Беллетристика развлекательней, и знаменитые литераторы в Испании затмевают поэтов, которые рядом с ними выглядят неудачниками. Неудачник Сан Хуан де ла Крус, нелюдимый соловей из нищего гнезда, с такой недолгой и неповторимой песней, олицетворяет поэзию, как ни один из наших старинных поэтов.
Что до современных, рассудит время. Мы еще слишком взаимосвязаны, и кого-либо выделять и отделять от остальных — занятие рискованное.
Поделись со мною, кормчий, этой песней неземной!
— Только тот разделит песню, кто отправится со мной!
В этом народном романсе о графе Арнальдосе, на фоне, прозрачном, как стекло, за которым сквозит бесконечность, бродят смутные призраки света и тьмы. Кто он, этот кормчий? Любовь, слава, смерть? Избавитель он или искуситель? Лишь тот разделит песню, кто разделит судьбу. Не говорит ли это корсар, похититель несказанного?
══════
Цель задания A: Воспроизведите из фрагмента о поэзии отрывок начиная со слов «Что до современных, рассудит» вплоть до слов «этой песней неземной!» включительно.
Цель задания B: Перепишите записи с самого начала вплоть до строки с «10 h 32 min» включительно, заменив «clock» на «watch» и сохранив всё остальное без изменений. Изображения в ответ не включайте.
Записи никак не связаны с приведённым фрагментом.
══════
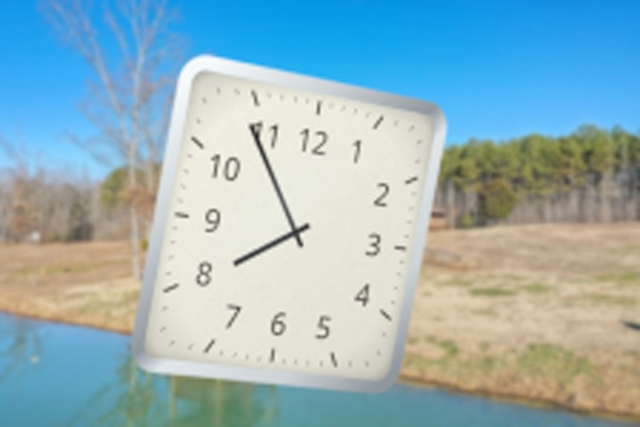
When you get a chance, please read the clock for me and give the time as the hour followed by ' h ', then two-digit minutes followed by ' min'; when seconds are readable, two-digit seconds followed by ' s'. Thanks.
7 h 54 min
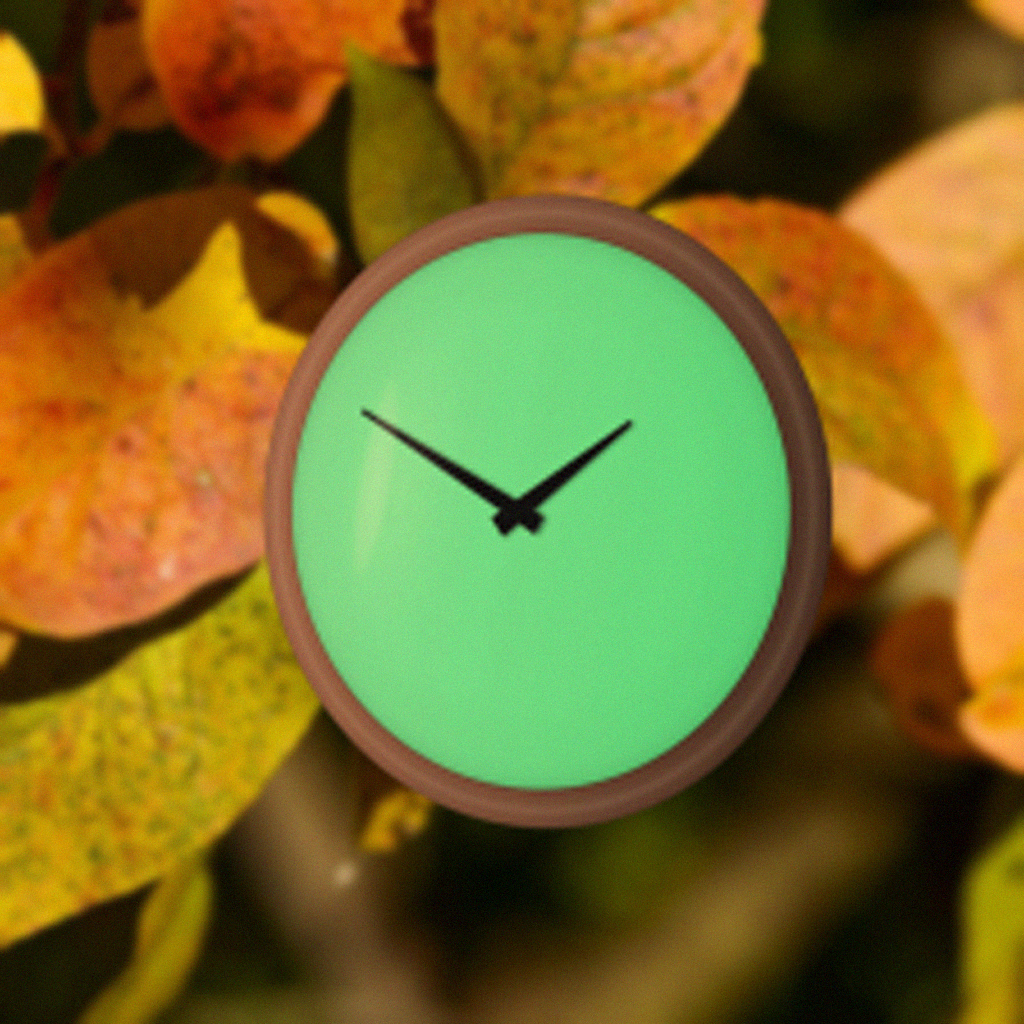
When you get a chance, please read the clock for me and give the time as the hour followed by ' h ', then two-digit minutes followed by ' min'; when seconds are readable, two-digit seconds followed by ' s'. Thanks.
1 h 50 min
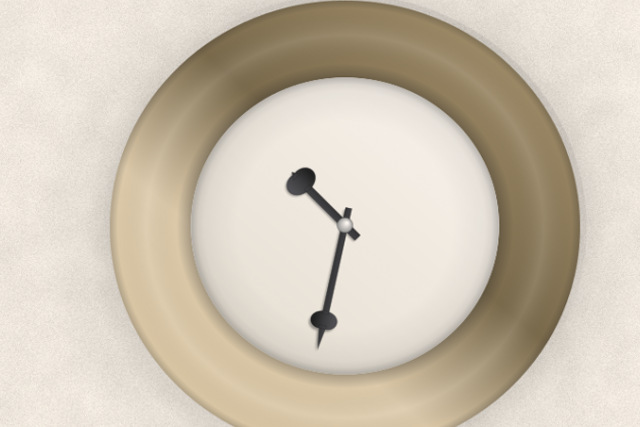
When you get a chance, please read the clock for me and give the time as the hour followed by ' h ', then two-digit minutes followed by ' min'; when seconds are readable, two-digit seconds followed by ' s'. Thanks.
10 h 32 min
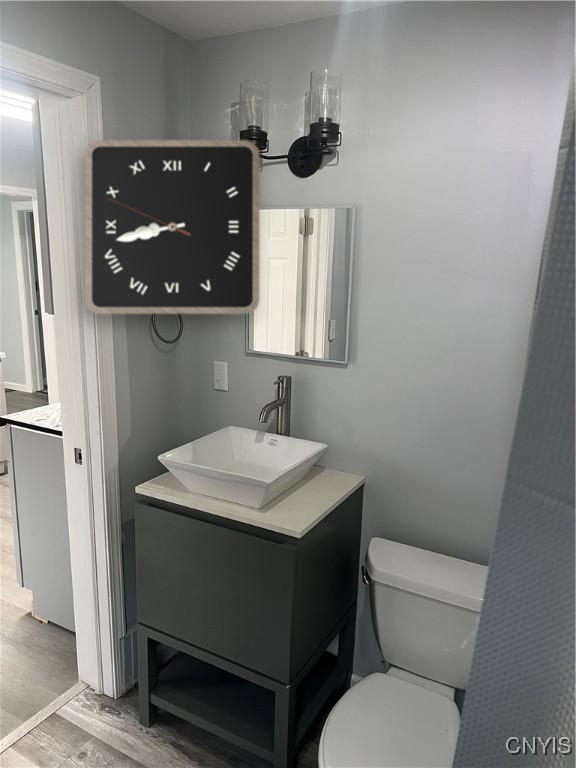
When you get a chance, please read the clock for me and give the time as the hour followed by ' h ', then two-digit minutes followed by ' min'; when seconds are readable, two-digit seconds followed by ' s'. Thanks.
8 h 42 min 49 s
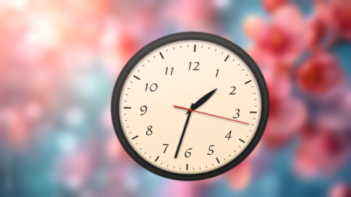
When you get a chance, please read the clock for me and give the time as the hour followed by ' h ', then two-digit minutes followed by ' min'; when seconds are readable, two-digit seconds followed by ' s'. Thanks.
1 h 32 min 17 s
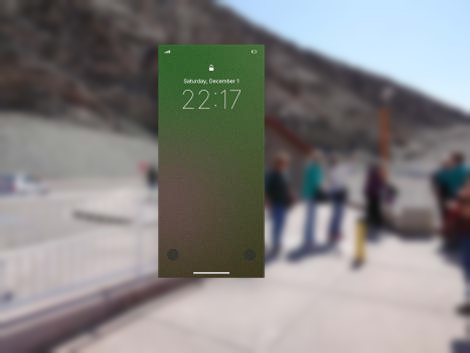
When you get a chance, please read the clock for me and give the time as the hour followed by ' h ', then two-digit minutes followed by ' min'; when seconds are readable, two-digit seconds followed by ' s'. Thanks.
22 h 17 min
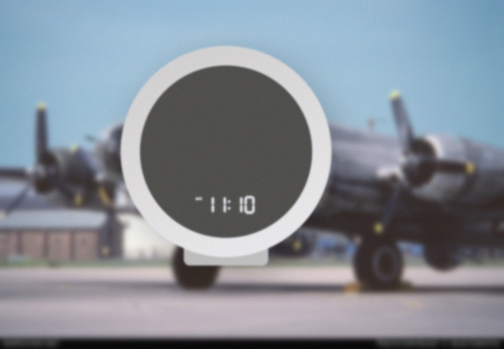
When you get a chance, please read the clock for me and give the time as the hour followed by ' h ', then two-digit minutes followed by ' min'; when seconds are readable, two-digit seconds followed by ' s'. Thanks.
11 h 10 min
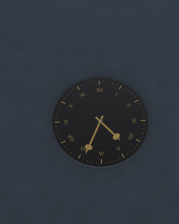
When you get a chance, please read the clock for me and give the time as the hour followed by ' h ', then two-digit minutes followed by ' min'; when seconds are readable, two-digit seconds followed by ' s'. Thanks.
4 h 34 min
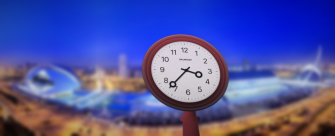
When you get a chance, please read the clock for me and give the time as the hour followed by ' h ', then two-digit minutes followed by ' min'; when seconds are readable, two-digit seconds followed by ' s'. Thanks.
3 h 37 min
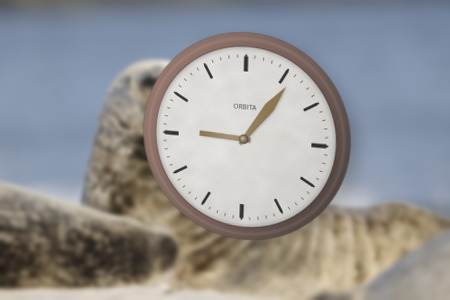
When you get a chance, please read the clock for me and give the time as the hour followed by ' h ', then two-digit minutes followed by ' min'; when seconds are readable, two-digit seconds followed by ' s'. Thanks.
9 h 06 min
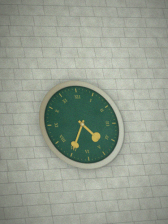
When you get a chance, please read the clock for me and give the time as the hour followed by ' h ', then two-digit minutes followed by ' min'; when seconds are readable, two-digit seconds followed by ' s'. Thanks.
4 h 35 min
══════
Письменный ответ A:
Что до современных, рассудит время. Мы еще слишком взаимосвязаны, и кого-либо выделять и отделять от остальных — занятие рискованное.
Поделись со мною, кормчий, этой песней неземной!

Письменный ответ B:
When you get a chance, please read the watch for me and give the time as the hour followed by ' h ', then two-digit minutes followed by ' min'; when seconds are readable, two-digit seconds followed by ' s'. Thanks.
7 h 54 min
When you get a chance, please read the watch for me and give the time as the hour followed by ' h ', then two-digit minutes followed by ' min'; when seconds are readable, two-digit seconds followed by ' s'. Thanks.
1 h 50 min
When you get a chance, please read the watch for me and give the time as the hour followed by ' h ', then two-digit minutes followed by ' min'; when seconds are readable, two-digit seconds followed by ' s'. Thanks.
10 h 32 min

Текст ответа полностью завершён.